Ian Bell likes batting against Bangladesh. A lot of batsmen do, but Bell has thrived against them. So much so that during his century in the recent Mirpur Test, his average against Bangladesh touched 488 in five innings, before it was halved when they dismissed him for only the second time. Bell's quirky average of 488 against Bangladesh is the highest mean any batsman has had against a particular team at any point of time. The averages in the tables below include all the runs scored until the batsman's dismissal in the last listed innings.
Bell's second and third Tests were against Bangladesh in 2005 and he scored 65 and 162 - both unbeaten innings - at Lord's and Chester-le-Street. Those performances followed his 70 on debut against West Indies at the Oval in 2004. So when Bell played his first Ashes Test, at headquarters in 2005, his career average reached 303 before Glenn McGrath bowled him for 6. By the time Australia were done with him, that figure had plummeted to 42.54. His Test average may have been reduced to normal size, but Bell continued to pile it on against Bangladesh, scoring 84, 39 not out and 138 in the recent two-match series.
Bell's mean of 303, just before his dismissal in the Lord's Ashes Test, is among the highest career averages for a player at any point in a career. That table is headed by Lawrence Rowe, the only batsman to score a double-century and a hundred on debut. Rowe scored 214 and 100 against New Zealand at Sabina Park and his average reached 336 before his next dismissal, in Trinidad.
When Don Bradman came to Leeds to play his first Test at Headingley, in 1930, he made his career best score - 334. When he returned in 1934, he made his second-highest score - 304. His average of 638, just before his second dismissal, is the highest any batsman has managed at any venue. Bradman returned for two more Tests at Headingley and scored two centuries in four innings. His final average there was 192.60. At one point he also averaged 476 at The Oval, after scoring double-centuries in his first two Test innings there.
The highest ODI mean for a batsman at any stage of his career belongs to Kevin Pietersen, whose average soared to 267 during his seventh ODI - against South Africa, at Port Elizabeth in 2005. He had been unbeaten in four innings out of six. Pietersen went on to score 75, 100 not out and 116 in his next three innings in South Africa, which meant his average, even after nine innings, was 186.
Michael Hussey, however, had an even more astonishing run at the start of his career. He had an average of 177.75 after his first 23 matches (17 innings) because of 12 unbeaten knocks with a high score of only 88 not out.

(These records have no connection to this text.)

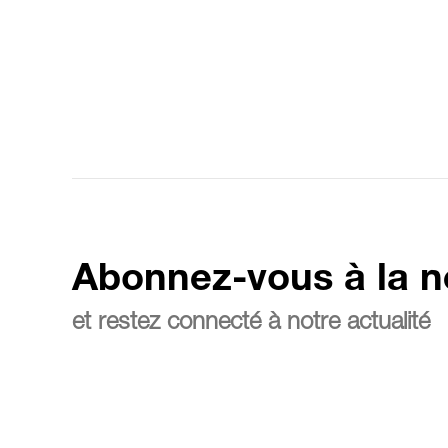
Abonnez-vous à la n
et restez connecté à notre actualité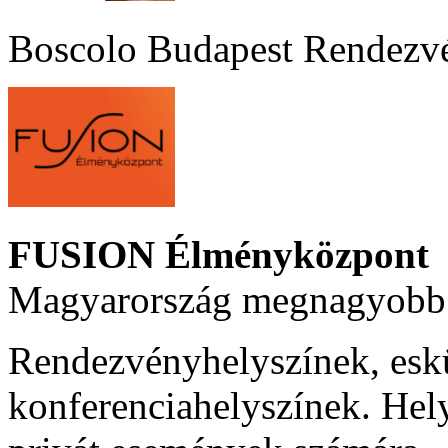
Boscolo Budapest Rendezv
FUSION Élményközpont
Magyarország megnagyobb 
Rendezvényhelyszínek, esk
konferenciahelyszínek. Hel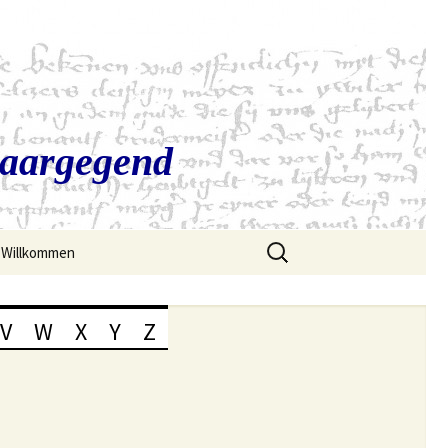
Saargegend
Suchen
Willkommen
nach:
V
W
X
Y
Z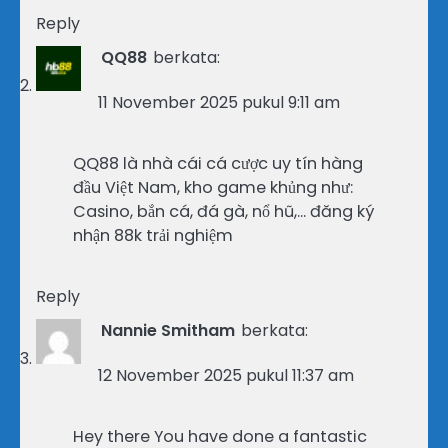
Reply
QQ88
berkata:
11 November 2025 pukul 9:11 am
QQ88 là nhà cái cá cược uy tín hàng
đầu Việt Nam, kho game khủng như:
Casino, bắn cá, đá gà, nổ hũ,… đăng ký
nhận 88k trải nghiệm
Reply
Nannie Smitham
berkata:
12 November 2025 pukul 11:37 am
Hey there You have done a fantastic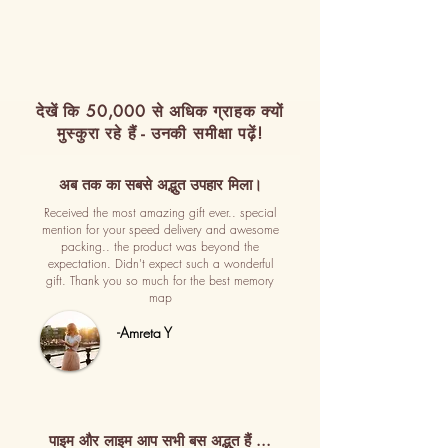
देखें कि 50,000 से अधिक ग्राहक क्यों
मुस्कुरा रहे हैं - उनकी समीक्षा पढ़ें!
अब तक का सबसे अद्भुत उपहार मिला।
Received the most amazing gift ever.. special
mention for your speed delivery and awesome
packing.. the product was beyond the
expectation. Didn't expect such a wonderful
gift. Thank you so much for the best memory
map
-Amreta Y
पाइम और लाइम आप सभी बस अद्भुत हैं ...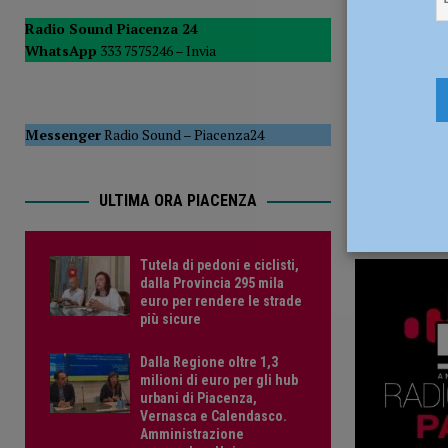
POLITICA
Radio Sound Piacenza 24
WhatsApp
333 7575246 –
Invia
[ 5 Agosto 2026 ]
Caldo estremo e asili nido, Tagliaferri (F
Messenger
Radio Sound
–
Piacenza24
ULTIMA ORA PIACENZA
Tutela di pedoni e ciclisti,
dalla Provincia 295 mila
euro per rendere le strade
più sicure
Dalla Regione oltre 1,3
milioni di euro per gli hub
urbani di Piacenza,
Vernasca e Calendasco.
Amministrazione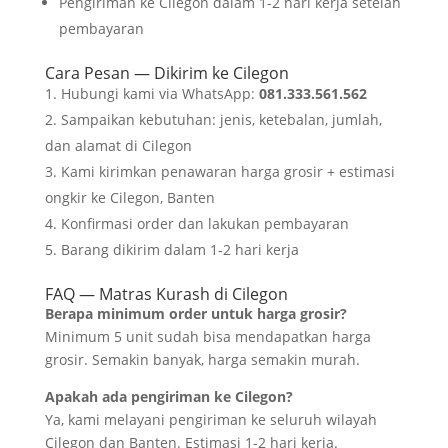
Pengiriman ke Cilegon dalam 1-2 hari kerja setelah
pembayaran
Cara Pesan — Dikirim ke Cilegon
Hubungi kami via WhatsApp:
081.333.561.562
Sampaikan kebutuhan: jenis, ketebalan, jumlah,
dan alamat di Cilegon
Kami kirimkan penawaran harga grosir + estimasi
ongkir ke Cilegon, Banten
Konfirmasi order dan lakukan pembayaran
Barang dikirim dalam 1-2 hari kerja
FAQ — Matras Kurash di Cilegon
Berapa minimum order untuk harga grosir?
Minimum 5 unit sudah bisa mendapatkan harga
grosir. Semakin banyak, harga semakin murah.
Apakah ada pengiriman ke Cilegon?
Ya, kami melayani pengiriman ke seluruh wilayah
Cilegon dan Banten. Estimasi 1-2 hari kerja.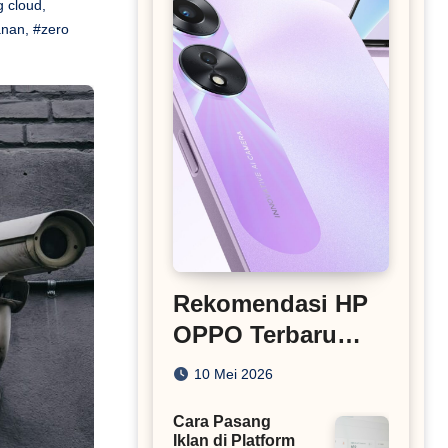
g cloud
,
anan
,
#zero
Rekomendasi HP
OPPO Terbaru
Harga di Bawah 5
10 Mei 2026
Juta
Cara Pasang
Iklan di Platform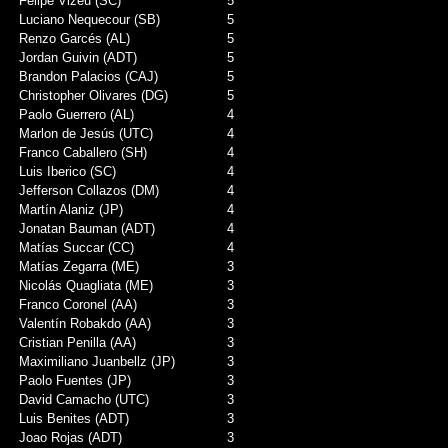
Felipe Vizeu (SC)
5
Luciano Nequecour (SB)
5
Renzo Garcés (AL)
5
Jordan Guivin (ADT)
5
Brandon Palacios (CAJ)
5
Christopher Olivares (DG)
5
Paolo Guerrero (AL)
4
Marlon de Jesús (UTC)
4
Franco Caballero (SH)
4
Luis Iberico (SC)
4
Jefferson Collazos (DM)
4
Martín Alaniz (JP)
4
Jonatan Bauman (ADT)
4
Matías Succar (CC)
4
Matías Zegarra (ME)
3
Nicolás Quagliata (ME)
3
Franco Coronel (AA)
3
Valentín Robakdo (AA)
3
Cristian Penilla (AA)
3
Maximiliano Juanbellz (JP)
3
Paolo Fuentes (JP)
3
David Camacho (UTC)
3
Luis Benites (ADT)
3
Joao Rojas (ADT)
3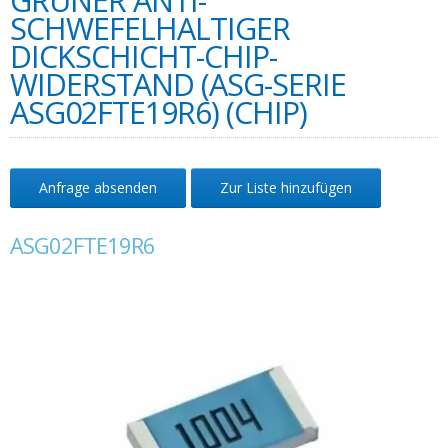
GRÜNER ANTI-
SCHWEFELHALTIGER
DICKSCHICHT-CHIP-
WIDERSTAND (ASG-SERIE
ASG02FTE19R6) (CHIP)
Anfrage absenden
Zur Liste hinzufügen
ASG02FTE19R6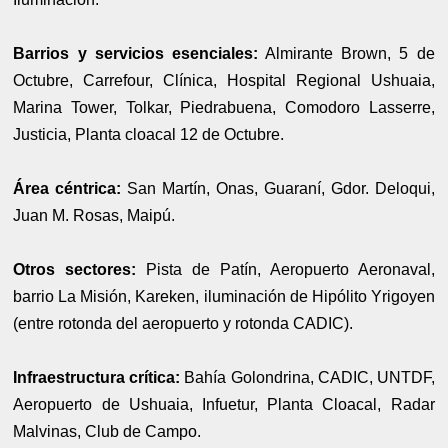
Barrios y servicios esenciales:
Almirante Brown, 5 de
Octubre, Carrefour, Clínica, Hospital Regional Ushuaia,
Marina Tower, Tolkar, Piedrabuena, Comodoro Lasserre,
Justicia, Planta cloacal 12 de Octubre.
Área céntrica:
San Martín, Onas, Guaraní, Gdor. Deloqui,
Juan M. Rosas, Maipú.
Otros sectores:
Pista de Patín, Aeropuerto Aeronaval,
barrio La Misión, Kareken, iluminación de Hipólito Yrigoyen
(entre rotonda del aeropuerto y rotonda CADIC).
Infraestructura crítica:
Bahía Golondrina, CADIC, UNTDF,
Aeropuerto de Ushuaia, Infuetur, Planta Cloacal, Radar
Malvinas, Club de Campo.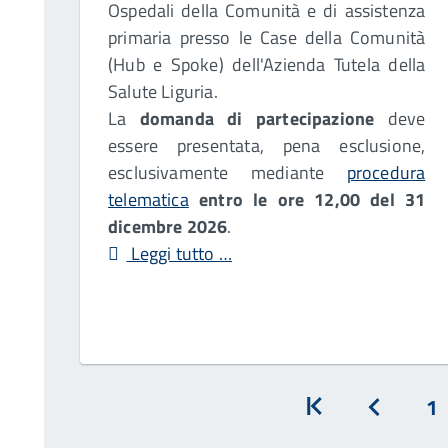
Ospedali della Comunità e di assistenza
primaria presso le Case della Comunità
(Hub e Spoke) dell'Azienda Tutela della
Salute Liguria.
La
domanda di partecipazione
deve
essere presentata, pena esclusione,
esclusivamente mediante
procedura
telematica
entro le ore 12,00 del
31
dicembre 2026
.
Leggi tutto …
1
Inizio
Prec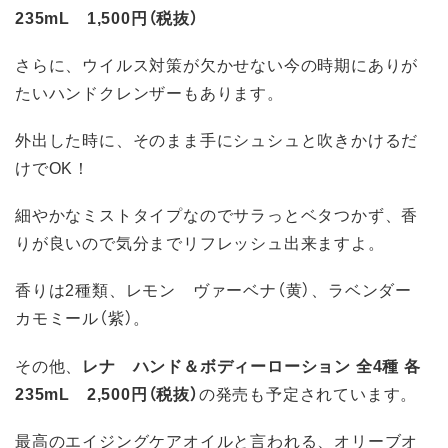
235mL 1,500円（税抜）
さらに、ウイルス対策が欠かせない今の時期にありが
たいハンドクレンザーもあります。
外出した時に、そのまま手にシュシュと吹きかけるだ
けでOK！
細やかなミストタイプなのでサラっとベタつかず、香
りが良いので気分までリフレッシュ出来ますよ。
香りは2種類、レモン ヴァーベナ（黄）、ラベンダー
カモミール（紫）。
その他、
レナ ハンド＆ボディーローション 全4種 各
235mL 2,500円（税抜）
の発売も予定されています。
最高のエイジングケアオイルと言われる、オリーブオ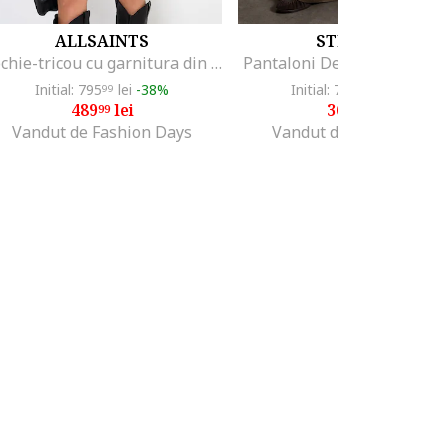
ALLSAINTS
STEFANEL
Rochie-tricou cu garnitura din dantela, Negru
Pantaloni De Dama 003570
Initial: 795
lei
-38%
Initial: 725
lei
-49%
99
00
489
lei
363
lei
99
00
Vandut de Fashion Days
Vandut de Unic Brands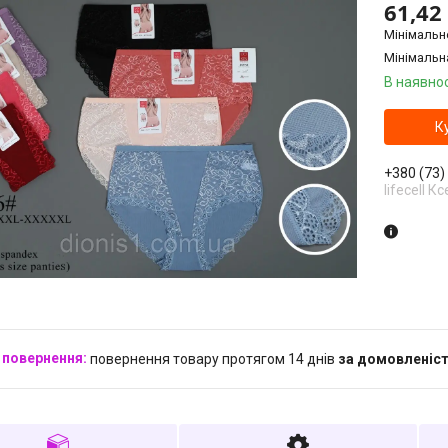
61,42
Мінімальн
Мінімальн
В наявнос
К
+380 (73)
lifecell Кс
повернення товару протягом 14 днів
за домовленіс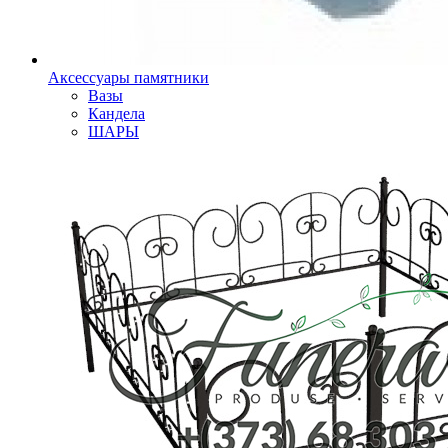
Аксессуары памятники
Вазы
Кандела
ШАРЫ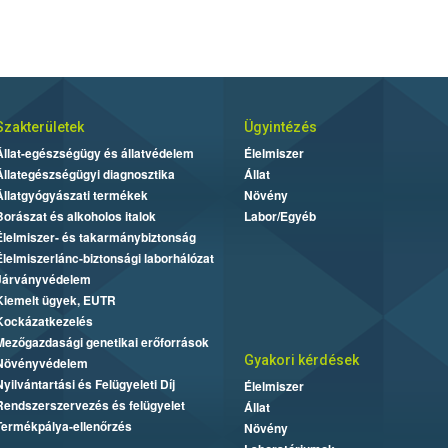
Szakterületek
Ügyintézés
Állat-egészségügy és állatvédelem
Élelmiszer
Állategészségügyi diagnosztika
Állat
Állatgyógyászati termékek
Növény
Borászat és alkoholos italok
Labor/Egyéb
Élelmiszer- és takarmánybiztonság
Élelmiszerlánc-biztonsági laborhálózat
Járványvédelem
Kiemelt ügyek, EUTR
Kockázatkezelés
Mezőgazdasági genetikai erőforrások
Gyakori kérdések
Növényvédelem
Nyilvántartási és Felügyeleti Díj
Élelmiszer
Rendszerszervezés és felügyelet
Állat
Termékpálya-ellenőrzés
Növény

Another England batsman has had a prolific run against Bangladesh. During his eighth ODI innings against them, Paul Collingwood's average touched 316, before he was dismissed for 7 and 36 in his next two innings. He now averages only 117.33 against Bangladesh in ODIs.
MS Dhoni's average at the National Stadium in Karachi during his sixth match there is the highest average for a player at a particular venue. Dhoni made 77*, 109*, 26*, and 76 before he was dismissed for 67 when he had an average of 355.